The names have been changed to protect my innocent friends. My boychiks were 7 and 10; Mike and Linda, who had invited us for seder, had four kids —all younger and antsier than mine. WE (our generation) made it through seders; these kids were raised on Sesame Street with 30-second attention spans and no hesitation about expressing their hunger/state of boredom/dislike of one another. We went through every word of the Maxwell House Coffee haggadah (good to the very last drop of Manischewitz), read slowly and carefully by Linda’s Orthodox father. (Everyone knows I’ve written my own [very short] haggadah, in language directed toward children; I was not asked to bring it).
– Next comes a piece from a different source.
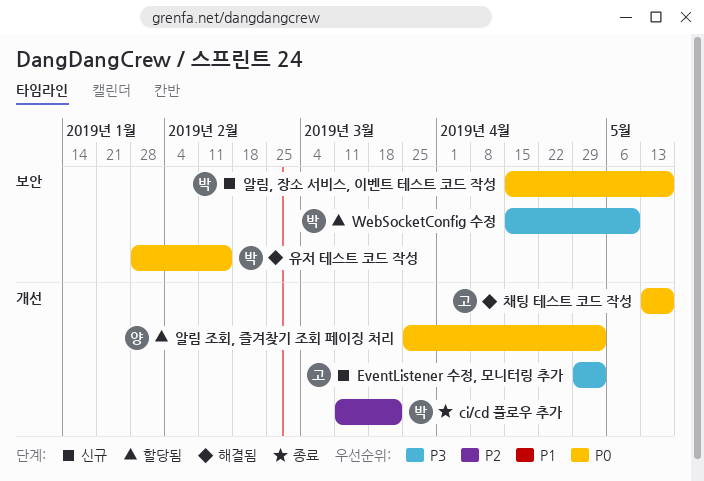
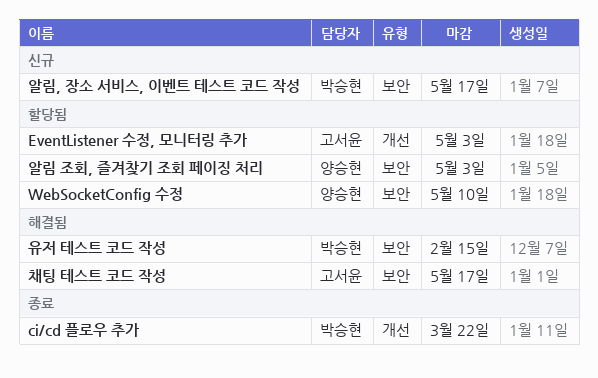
EventListener 수정, 모니터링 추가, status: 신규 -> 할당됨
WebSocketConfig 수정, owner: 박승현 -> 양승현
알림 조회, 즐겨찾기 조회 페이징 처리, label: 개선 -> 보안
채팅 테스트 코드 작성, label: 개선 -> 보안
When it was FINALLY over, Linda and I, punchy with relief, started to get up to serve the food (the parsley and the matzo and bitter herbs didn’t count), but her father said, “Wait, I’m not happy with this; I think we should do it again in Hebrew.” Linda said, “Oh, Daddy, no.” Jay said, “Mr. Goldberg, the kids are getting pretty cranky, and none of them is old enough to know Hebrew.” But Mr. G. was determined, so we . . . did . . . it . . . again. I love ceremony; I love tradition; but sometimes enough is enough already. When we were invited to their next seder, we told them we'd already been invited elsewhere but were VERY sorry. What we were very sorry about was having been there in the first place. Our kids hated it.
This is the kind of seder Bernie Madoff should be forced to sit through as part of his sentence. Hmmm, what DOES the prison system do with its Jewish inmates? Answer: If they had been upstanding mensch-type celebration-deserving Jews in the first place, they wouldn't BE in prison. Is federal funding used for the chrain?
Bernie should have said DAYENU after his first $10 million.